+++ Page text +++

# 009C Sample Final 2, Problem 2

For each of the following series, find the sum if it converges. If it diverges, explain why.

(a)  ${\displaystyle 4-2+1-{\frac {1}{2}}+{\frac {1}{4}}-{\frac {1}{8}}+\cdots }$

(b)  ${\displaystyle \sum _{n=1}^{\infty }{\frac {1}{(2n-1)(2n+1)}}}$

Foundations:
1. The sum of a convergent geometric series is   ${\displaystyle {\frac {a}{1-r}}}$
where  ${\displaystyle r}$  is the ratio of the geometric series
and  ${\displaystyle a}$  is the first term of the series.
2. The  ${\displaystyle n}$th partial sum,  ${\displaystyle s_{n}}$  for a series  ${\displaystyle \sum _{n=1}^{\infty }a_{n}}$  is defined as

${\displaystyle s_{n}=\sum _{i=1}^{n}a_{i}.}$

Solution:

(a)

Step 1:
Let  ${\displaystyle a_{n}}$  be the  ${\displaystyle n}$th term of this sum.
We notice that
${\displaystyle {\frac {a_{2}}{a_{1}}}={\frac {-2}{4}},~{\frac {a_{3}}{a_{2}}}={\frac {1}{-2}},}$  and  ${\displaystyle {\frac {a_{4}}{a_{2}}}={\frac {-1}{2}}.}$
So, this is a geometric series with  ${\displaystyle r=-{\frac {1}{2}}.}$
Since  ${\displaystyle |r|<1,}$  this series converges.

+++ Dataset excerpt +++

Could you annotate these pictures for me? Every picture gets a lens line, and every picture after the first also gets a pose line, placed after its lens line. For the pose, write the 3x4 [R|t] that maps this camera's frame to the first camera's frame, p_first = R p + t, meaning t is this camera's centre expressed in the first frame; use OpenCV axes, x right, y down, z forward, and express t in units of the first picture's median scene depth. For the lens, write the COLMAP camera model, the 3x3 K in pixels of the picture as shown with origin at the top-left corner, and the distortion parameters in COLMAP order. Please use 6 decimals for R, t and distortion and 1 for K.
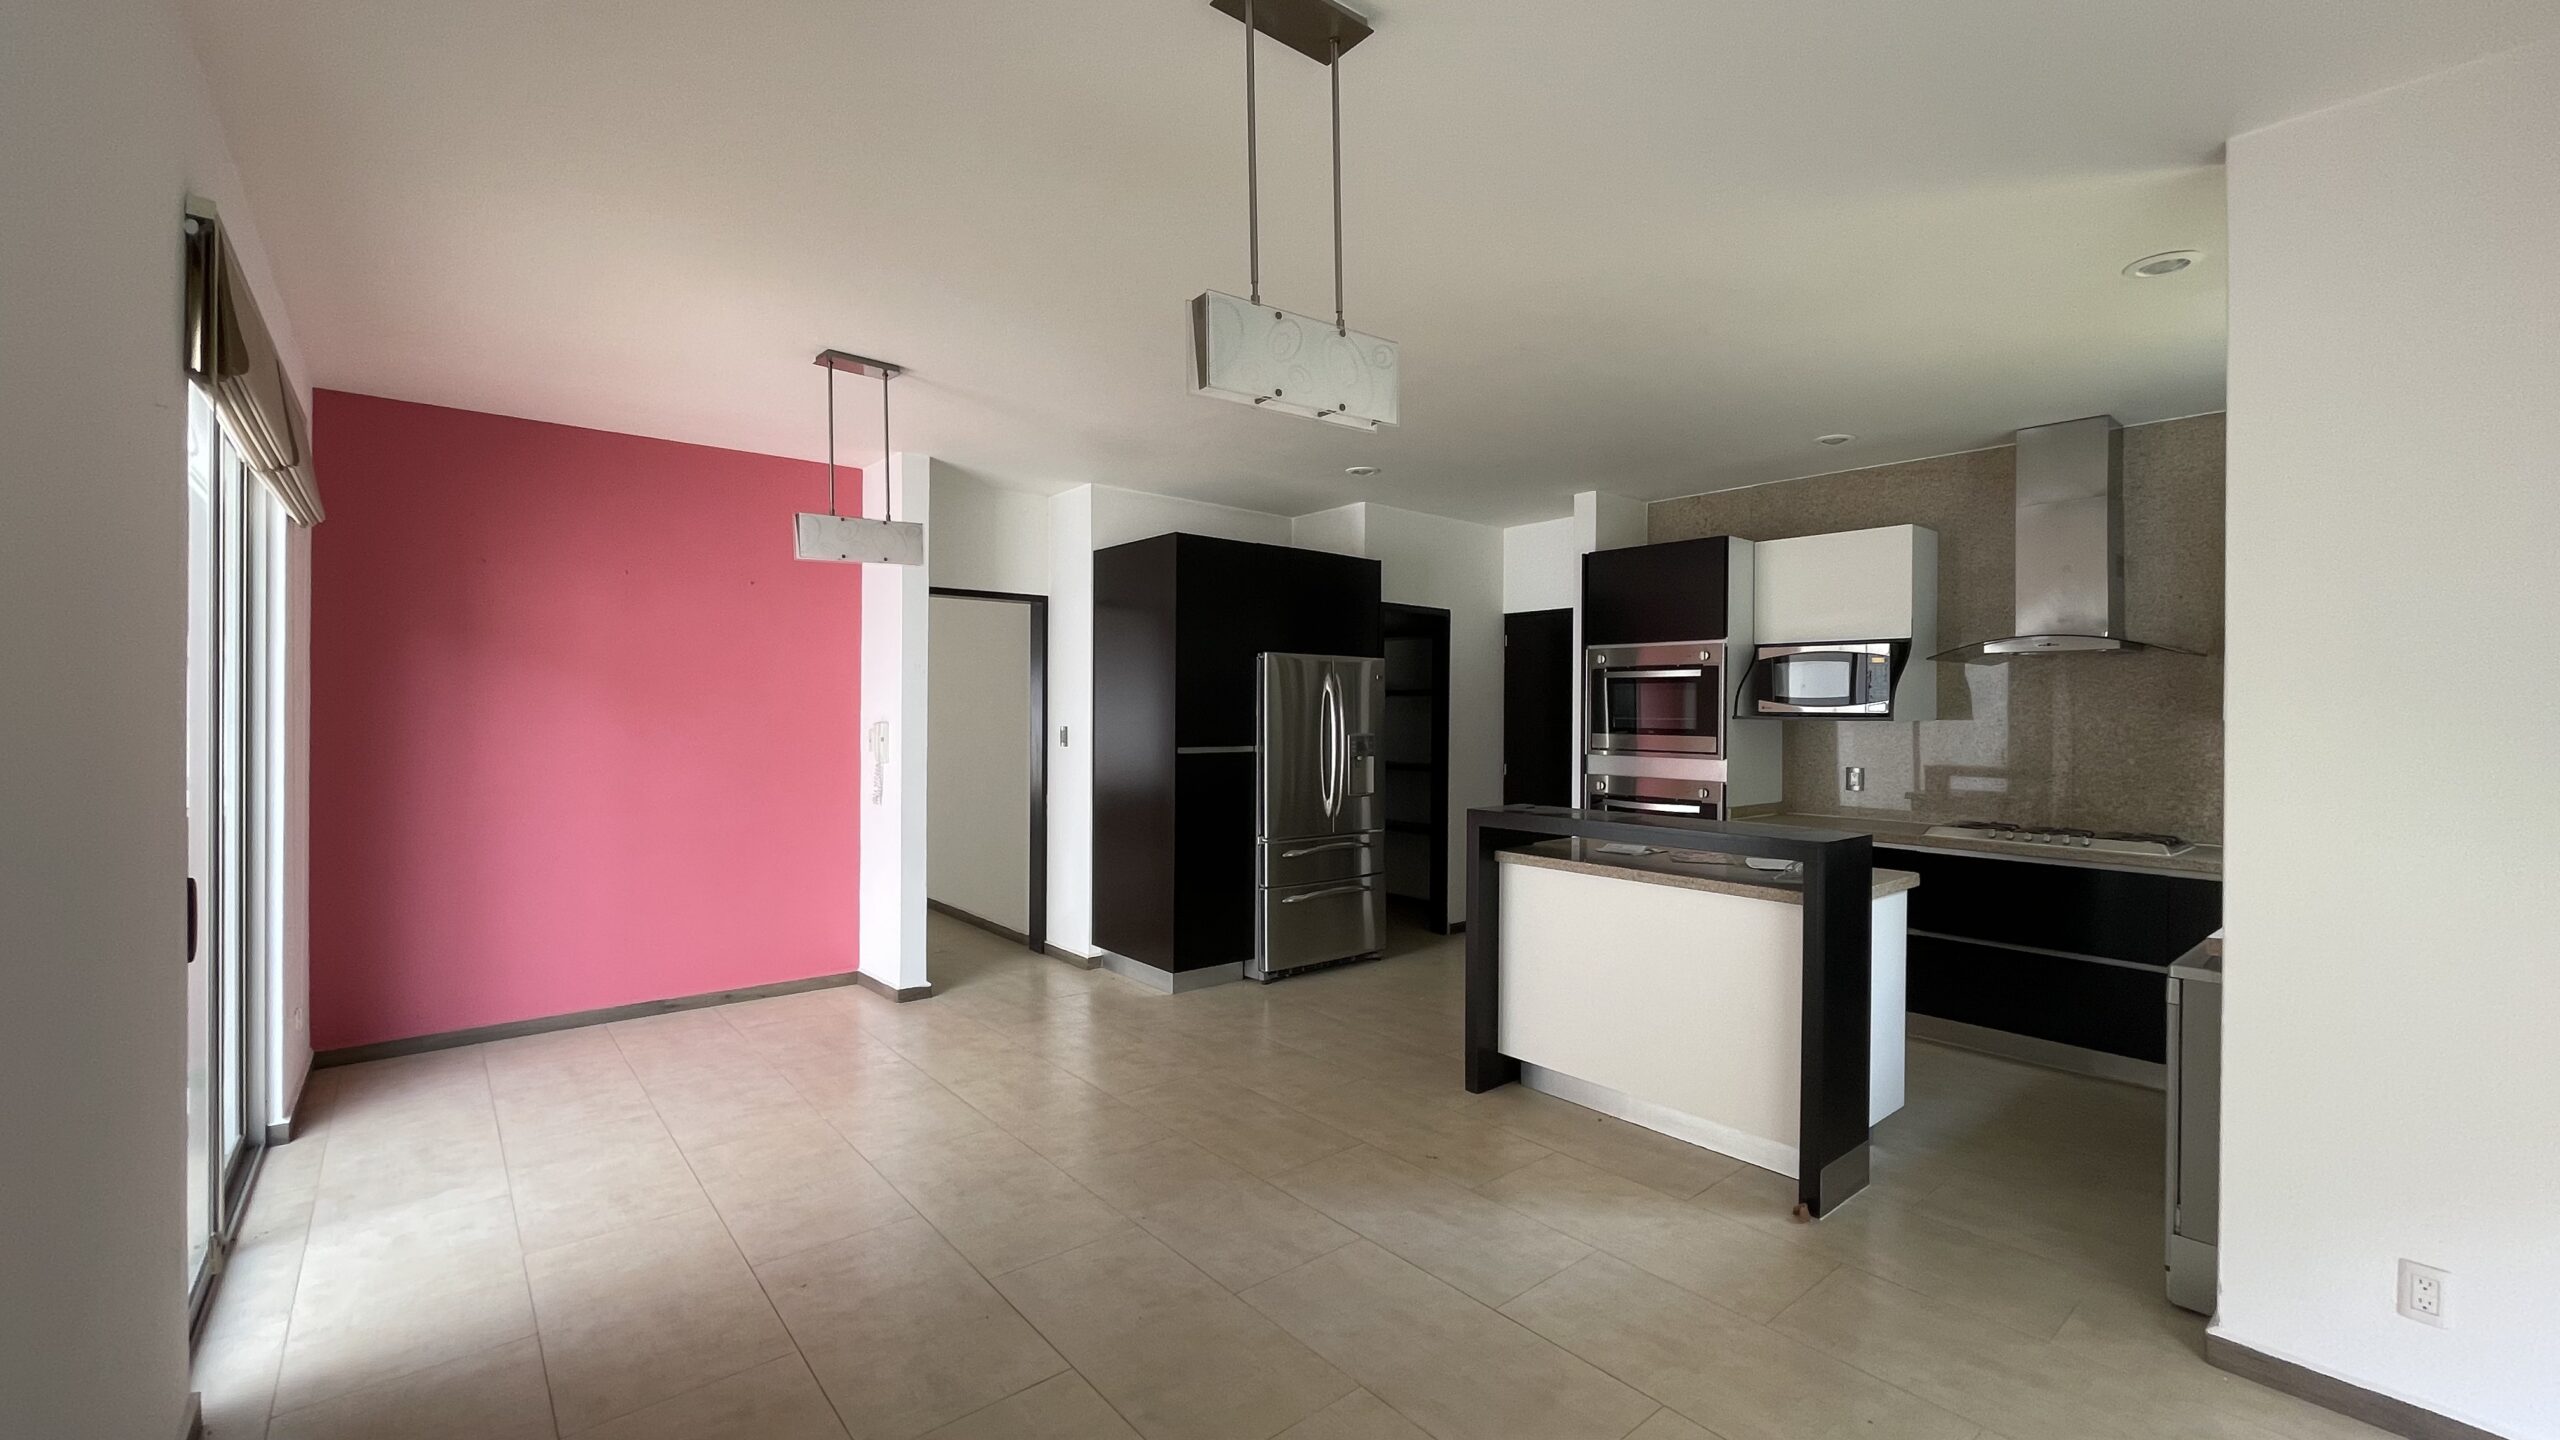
lens RADIAL K [[1037.7, 0, 1274.2], [0, 1037.7, 718.6], [0, 0, 1]] dist [0.001102, -0.000162]
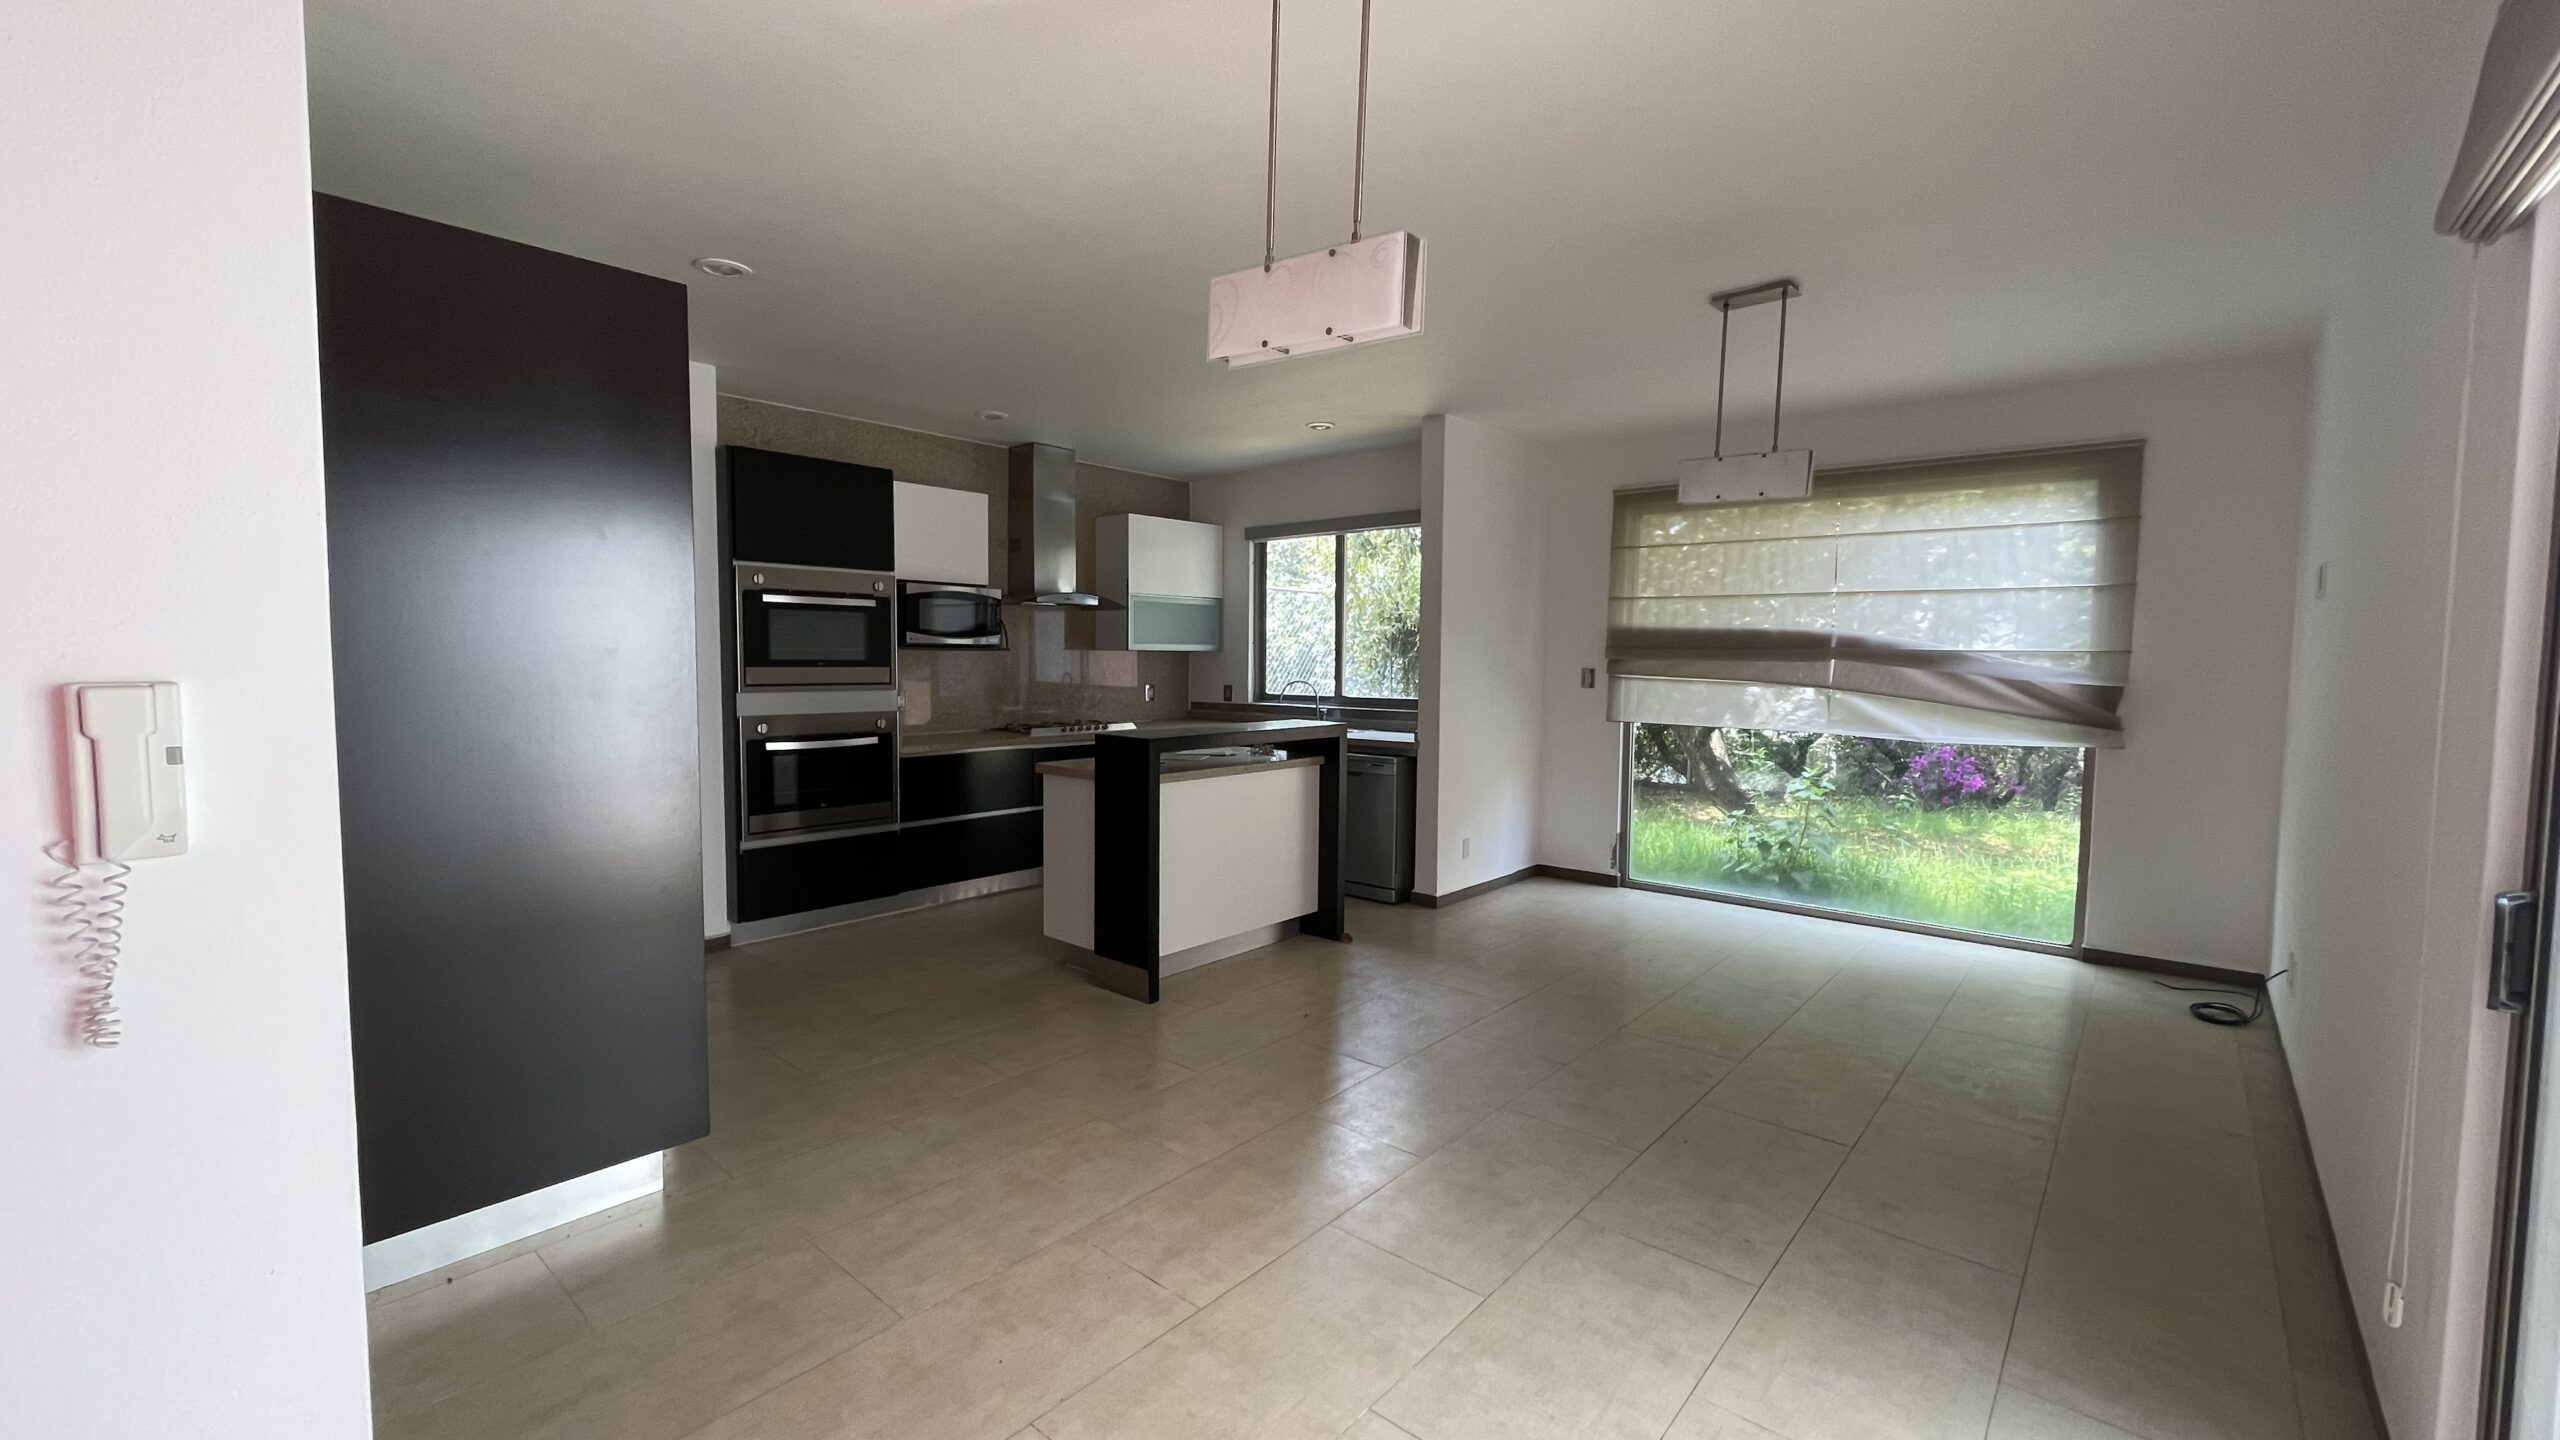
lens RADIAL K [[1037.7, 0, 1275.2], [0, 1037.7, 711.1], [0, 0, 1]] dist [0.001102, -0.000162]
pose [[-0.167672, -0.064020, 0.983762, -0.721551], [-0.004898, 0.997931, 0.064107, -0.007300], [-0.985831, 0.005930, -0.167639, 0.880769]]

+++

Exercises:
[1] In the series problem page, what ratio r does the geometric series in part (a) have?
[2] Please carry the series problem solution forward, starting right after its final sentence.

Answers given:
[1] r = -1/2

[2]
Step 2:
Hence, the sum of this geometric series is

${\displaystyle {\begin{array}{rcl}\displaystyle {\frac {a_{1}}{1-r}}&=&\displaystyle {\frac {4}{1-(-{\frac {1}{2}})}}\\&&\\&=&\displaystyle {\frac {4}{\frac {3}{2}}}\\&&\\&=&\displaystyle {{\frac {8}{3}}.}\end{array}}}$

(b)

Step 1:
We begin by using partial fraction decomposition. Let
${\displaystyle {\frac {1}{(2x-1)(2x+1)}}={\frac {A}{2x-1}}+{\frac {B}{2x+1}}.}$
If we multiply this equation by  ${\displaystyle (2x-1)(2x+1),}$  we get
${\displaystyle 1=A(2x+1)+B(2x-1).}$
If we let  ${\displaystyle x={\frac {1}{2}},}$  we get  ${\displaystyle A={\frac {1}{2}}.}$
If we let  ${\displaystyle x=-{\frac {1}{2}},}$  we get  ${\displaystyle B=-{\frac {1}{2}}.}$
So, we have
${\displaystyle {\begin{array}{rcl}\displaystyle {\sum _{n=1}^{\infty }{\frac {1}{(2n-1)(2n+1)}}}&=&\displaystyle {\sum _{n=1}^{\infty }{\frac {\frac {1}{2}}{2n-1}}+{\frac {-{\frac {1}{2}}}{2n+1}}}\\&&\\&=&\displaystyle {{\frac {1}{2}}\sum _{n=1}^{\infty }{\frac {1}{2n-1}}-{\frac {1}{2n+1}}.}\end{array}}}$
Step 2:
Now, we look at the partial sums,  ${\displaystyle s_{n}}$  of this series.
First, we have
${\displaystyle s_{1}={\frac {1}{2}}{\bigg (}1-{\frac {1}{3}}{\bigg )}.}$
Also, we have
${\displaystyle {\begin{array}{rcl}\displaystyle {s_{2}}&=&\displaystyle {{\frac {1}{2}}{\bigg (}1-{\frac {1}{3}}+{\frac {1}{3}}-{\frac {1}{5}}{\bigg )}}\\&&\\&=&\displaystyle {{\frac {1}{2}}{\bigg (}1-{\frac {1}{5}}{\bigg )}}\end{array}}}$
and
${\displaystyle {\begin{array}{rcl}\displaystyle {s_{3}}&=&\displaystyle {{\frac {1}{2}}{\bigg (}1-{\frac {1}{3}}+{\frac {1}{3}}-{\frac {1}{5}}+{\frac {1}{5}}-{\frac {1}{7}}{\bigg )}}\\&&\\&=&\displaystyle {{\frac {1}{2}}{\bigg (}1-{\frac {1}{7}}{\bigg )}.}\end{array}}}$
If we compare  ${\displaystyle s_{1},s_{2},s_{3},}$  we notice a pattern.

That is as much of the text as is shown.